A donation of more than $450,000 from Kum & Go and its customers is providing a boost to the latest home build of the Northern Lights Chapter of Habitat for Humanity in Minot.
Representatives of the company and Habitat for Humanity gathered at the build site Wednesday with the recipient family, Kum & Go employees and others to celebrate a donation that came to Minot because of the generosity of North Dakotans.
In March, Kum & Go launched its "Let's Build a Home Together" project, inviting customers to add donations to their in-store purchases to support Habitat for Humanity. Kum & Go committed to sponsoring a full Habitat home build in one of the communities in the 11 states where its 430 stores operate. North Dakota associates collected the most money as a percentage of customer traffic, winning the contest and securing a home for a low-income family in the Minot area.
Tim and Kelly Barnes with their children, Jacob, Savannah and Paityn, gather with Kum & Go employees, in the red shirts, outside their Habitat for Humanity home under construction in northwest Minot Wednesday.
Members of Habitat for Humanity and Kum & Go, backed by Minot Area Chamber of Commerce ambassadors, clasp the ceremonial shovels Wednesday for a tree planting in the yard of the latest Habitat home in Minot. At left is Bruce Walker, board chairman of the Northern Lights affiliate, and at right are Ruth Davila of the national Habitat office and Mark Hasting with Kum & Go.
The contest raised $262,000, with the largest share, $25,000, collected in North Dakota. Kum & Go also is making a $100,000 corporate donation and an additional donation estimated at $100,000 to sponsor the Minot home build.
Traci Rodemeyer, external communications manager for Kum & Go, Des Moines, Iowa, said the selection of Minot came at a time when the Northern Lights chapter happened to have a family and a location and only needed the house.
"It just reaffirmed for us what a great partnership this is. It was meant to be. We were meant to build here," she said.
Northern Lights is building a house in the Oak Park area with Tim and Kelly Barnes of Minot, who were selected as homeowners and will be adding their sweat equity to the project. Habitat homeowners also pay mortgages, which are reduced thanks to donations and volunteers.
The Barnes have three children: Jacob, 9, Savannah, 7, and Paityn, 4. Kelly Barnes said because of Paityn's disability, they need a more accessible home than the house in which they are living. Habitat for Humanity also is making home ownership affordable for them, she said.
Tim Barnes, who works for Minot Lumber, is familiar with construction and said he looks forward to working on his own home.
Employees of Kum & Go are committing their labor as a bonus to the donations to the project.
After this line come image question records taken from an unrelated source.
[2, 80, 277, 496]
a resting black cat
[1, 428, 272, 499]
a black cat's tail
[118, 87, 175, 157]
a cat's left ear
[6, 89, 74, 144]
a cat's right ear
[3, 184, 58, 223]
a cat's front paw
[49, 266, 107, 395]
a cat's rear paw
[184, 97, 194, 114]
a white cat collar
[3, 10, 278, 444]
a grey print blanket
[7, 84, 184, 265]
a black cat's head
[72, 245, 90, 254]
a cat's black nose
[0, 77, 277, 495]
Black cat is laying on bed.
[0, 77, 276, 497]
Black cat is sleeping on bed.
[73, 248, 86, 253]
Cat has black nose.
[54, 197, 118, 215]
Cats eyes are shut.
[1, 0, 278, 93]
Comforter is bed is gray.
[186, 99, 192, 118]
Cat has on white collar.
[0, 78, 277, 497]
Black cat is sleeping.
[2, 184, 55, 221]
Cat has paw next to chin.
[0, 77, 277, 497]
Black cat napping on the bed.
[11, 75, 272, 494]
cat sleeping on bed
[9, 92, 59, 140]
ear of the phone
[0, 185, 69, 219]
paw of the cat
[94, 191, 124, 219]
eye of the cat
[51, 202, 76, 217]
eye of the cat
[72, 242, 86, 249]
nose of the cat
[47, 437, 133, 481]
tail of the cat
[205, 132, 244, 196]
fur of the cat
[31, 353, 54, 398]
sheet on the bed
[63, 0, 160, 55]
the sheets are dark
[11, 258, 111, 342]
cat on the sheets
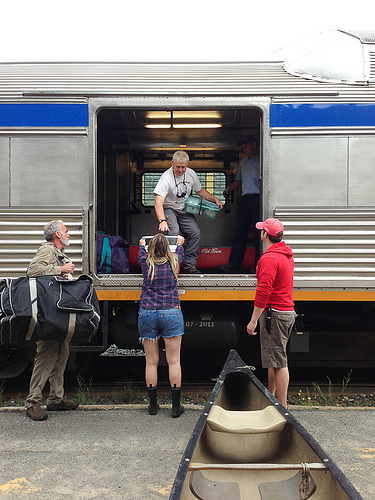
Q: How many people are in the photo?
A: Five.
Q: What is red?
A: Man's sweatshirt.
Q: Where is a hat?
A: On man's head.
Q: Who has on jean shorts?
A: Woman.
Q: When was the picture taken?
A: Daytime.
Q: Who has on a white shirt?
A: Man on train.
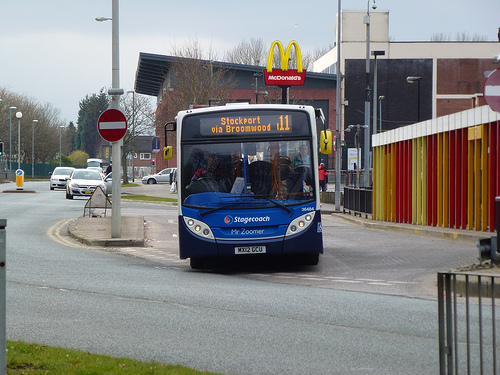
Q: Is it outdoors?
A: Yes, it is outdoors.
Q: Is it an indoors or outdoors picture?
A: It is outdoors.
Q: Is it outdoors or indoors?
A: It is outdoors.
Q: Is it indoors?
A: No, it is outdoors.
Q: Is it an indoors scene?
A: No, it is outdoors.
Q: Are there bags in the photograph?
A: No, there are no bags.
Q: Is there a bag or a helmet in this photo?
A: No, there are no bags or helmets.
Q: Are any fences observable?
A: Yes, there is a fence.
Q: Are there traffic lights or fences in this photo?
A: Yes, there is a fence.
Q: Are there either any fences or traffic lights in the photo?
A: Yes, there is a fence.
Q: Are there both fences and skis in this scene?
A: No, there is a fence but no skis.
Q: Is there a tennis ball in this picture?
A: No, there are no tennis balls.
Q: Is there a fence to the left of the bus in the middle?
A: Yes, there is a fence to the left of the bus.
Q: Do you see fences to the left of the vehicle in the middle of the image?
A: Yes, there is a fence to the left of the bus.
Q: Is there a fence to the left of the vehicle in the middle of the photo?
A: Yes, there is a fence to the left of the bus.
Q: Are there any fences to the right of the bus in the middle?
A: No, the fence is to the left of the bus.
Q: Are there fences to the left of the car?
A: Yes, there is a fence to the left of the car.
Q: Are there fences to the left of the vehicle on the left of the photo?
A: Yes, there is a fence to the left of the car.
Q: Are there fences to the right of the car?
A: No, the fence is to the left of the car.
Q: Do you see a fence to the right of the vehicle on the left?
A: No, the fence is to the left of the car.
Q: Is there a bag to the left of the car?
A: No, there is a fence to the left of the car.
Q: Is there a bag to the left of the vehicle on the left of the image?
A: No, there is a fence to the left of the car.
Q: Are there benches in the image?
A: No, there are no benches.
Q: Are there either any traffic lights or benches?
A: No, there are no benches or traffic lights.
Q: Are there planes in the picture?
A: No, there are no planes.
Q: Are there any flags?
A: No, there are no flags.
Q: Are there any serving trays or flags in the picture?
A: No, there are no flags or serving trays.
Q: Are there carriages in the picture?
A: No, there are no carriages.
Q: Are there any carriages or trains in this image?
A: No, there are no carriages or trains.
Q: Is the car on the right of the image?
A: No, the car is on the left of the image.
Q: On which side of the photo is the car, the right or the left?
A: The car is on the left of the image.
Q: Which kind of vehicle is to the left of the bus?
A: The vehicle is a car.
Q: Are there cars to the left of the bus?
A: Yes, there is a car to the left of the bus.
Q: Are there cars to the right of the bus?
A: No, the car is to the left of the bus.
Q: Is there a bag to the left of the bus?
A: No, there is a car to the left of the bus.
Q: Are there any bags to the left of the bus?
A: No, there is a car to the left of the bus.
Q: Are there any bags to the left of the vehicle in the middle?
A: No, there is a car to the left of the bus.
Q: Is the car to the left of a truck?
A: No, the car is to the left of the bus.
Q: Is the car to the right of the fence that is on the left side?
A: Yes, the car is to the right of the fence.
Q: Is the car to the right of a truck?
A: No, the car is to the right of the fence.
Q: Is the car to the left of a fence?
A: No, the car is to the right of a fence.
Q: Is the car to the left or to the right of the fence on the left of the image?
A: The car is to the right of the fence.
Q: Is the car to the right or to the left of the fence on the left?
A: The car is to the right of the fence.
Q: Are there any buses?
A: Yes, there is a bus.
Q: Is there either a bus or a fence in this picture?
A: Yes, there is a bus.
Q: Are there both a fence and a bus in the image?
A: Yes, there are both a bus and a fence.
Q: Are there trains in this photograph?
A: No, there are no trains.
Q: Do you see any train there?
A: No, there are no trains.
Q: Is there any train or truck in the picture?
A: No, there are no trains or trucks.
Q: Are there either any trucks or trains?
A: No, there are no trains or trucks.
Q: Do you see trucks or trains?
A: No, there are no trains or trucks.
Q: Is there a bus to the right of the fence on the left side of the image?
A: Yes, there is a bus to the right of the fence.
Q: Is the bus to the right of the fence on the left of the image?
A: Yes, the bus is to the right of the fence.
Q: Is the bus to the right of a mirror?
A: No, the bus is to the right of the fence.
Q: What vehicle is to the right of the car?
A: The vehicle is a bus.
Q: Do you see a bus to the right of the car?
A: Yes, there is a bus to the right of the car.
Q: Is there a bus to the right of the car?
A: Yes, there is a bus to the right of the car.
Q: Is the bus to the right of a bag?
A: No, the bus is to the right of the car.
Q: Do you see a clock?
A: No, there are no clocks.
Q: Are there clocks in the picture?
A: No, there are no clocks.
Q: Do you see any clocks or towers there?
A: No, there are no clocks or towers.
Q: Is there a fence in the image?
A: Yes, there is a fence.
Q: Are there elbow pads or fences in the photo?
A: Yes, there is a fence.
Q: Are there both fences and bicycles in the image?
A: No, there is a fence but no bicycles.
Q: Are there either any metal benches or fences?
A: Yes, there is a metal fence.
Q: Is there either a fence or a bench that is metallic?
A: Yes, the fence is metallic.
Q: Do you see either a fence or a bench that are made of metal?
A: Yes, the fence is made of metal.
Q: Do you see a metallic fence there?
A: Yes, there is a metal fence.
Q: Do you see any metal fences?
A: Yes, there is a metal fence.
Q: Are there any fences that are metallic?
A: Yes, there is a fence that is metallic.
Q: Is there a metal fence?
A: Yes, there is a fence that is made of metal.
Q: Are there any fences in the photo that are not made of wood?
A: Yes, there is a fence that is made of metal.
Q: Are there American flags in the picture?
A: No, there are no American flags.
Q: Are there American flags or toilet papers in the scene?
A: No, there are no American flags or toilet papers.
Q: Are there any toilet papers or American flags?
A: No, there are no American flags or toilet papers.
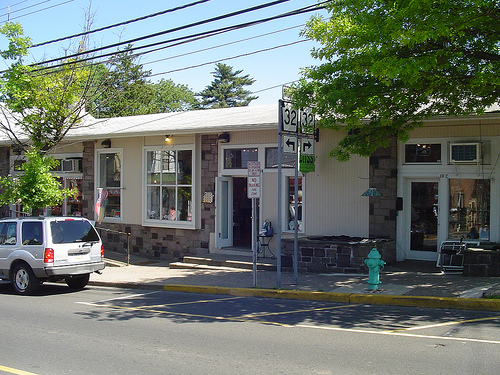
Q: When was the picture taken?
A: Daytime.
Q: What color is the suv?
A: White.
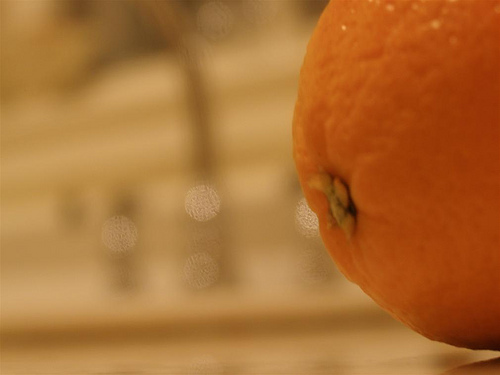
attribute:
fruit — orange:
[269, 1, 494, 372]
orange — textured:
[298, 5, 484, 302]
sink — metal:
[81, 0, 331, 312]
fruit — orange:
[291, 0, 498, 362]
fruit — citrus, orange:
[288, 3, 482, 371]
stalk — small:
[307, 173, 354, 235]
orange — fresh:
[292, 43, 460, 253]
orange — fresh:
[300, 46, 452, 248]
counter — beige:
[5, 316, 497, 371]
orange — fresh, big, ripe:
[290, 3, 498, 358]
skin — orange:
[291, 2, 496, 349]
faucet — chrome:
[57, 19, 239, 301]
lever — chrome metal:
[216, 155, 338, 293]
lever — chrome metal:
[12, 161, 152, 286]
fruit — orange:
[296, 8, 479, 267]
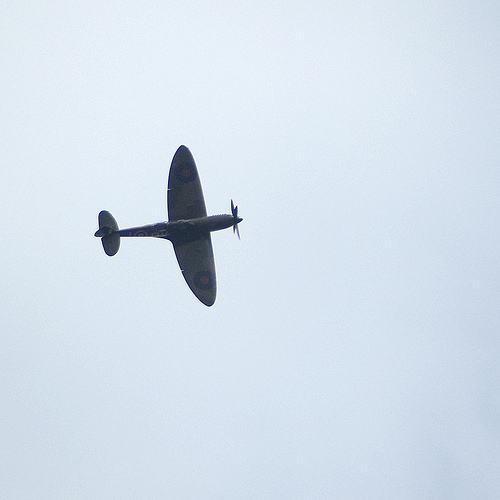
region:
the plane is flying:
[88, 156, 298, 303]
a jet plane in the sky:
[68, 129, 280, 351]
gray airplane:
[65, 132, 249, 311]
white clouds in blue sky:
[41, 37, 99, 92]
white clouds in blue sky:
[284, 30, 318, 110]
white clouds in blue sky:
[323, 234, 402, 353]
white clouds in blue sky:
[117, 396, 174, 435]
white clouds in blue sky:
[273, 354, 319, 412]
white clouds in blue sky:
[379, 269, 445, 345]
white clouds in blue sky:
[44, 329, 124, 390]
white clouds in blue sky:
[61, 57, 97, 110]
Sam Lindell of the Williston store and former manager of the Tioga store during the contest, was in Minot to spend a couple of days this week on construction. She said the entire process from the contest to construction has been exciting.
"This family means so much to us," she said. "Even though we gave money, we wanted to give our time, too. We want to make sure we put in 150 percent for this family."
Ruth Davila, director of cause marketing for Habitat for Humanity International, attended Wednesday's event from Atlanta, and Jackie Velk of Sen. John Hoeven's Minot office read remarks from the senator and from North Dakota First Lady Betsy Dalrymple.
The Rev. Nathan Mugaas, who provided the ceremony invocation, spoke about the new home's neighborhood, where he also lives. The area was flooded with 12 to 15 feet of water in 2011.
"Every time a house is rebuilt or as in this case torn down and built anew it's a huge lift for this community," he said. Of the Kum & Go partnership, he added, "That's a huge gift not only to this great, deserving family but also for us as a whole neighborhood. It means a lot to our community and our neighborhood that the vitality and life that was here before the flood is starting to come back more and more."
Habitat for Humanity started construction about a month ago and hopes to complete the house by the end of December.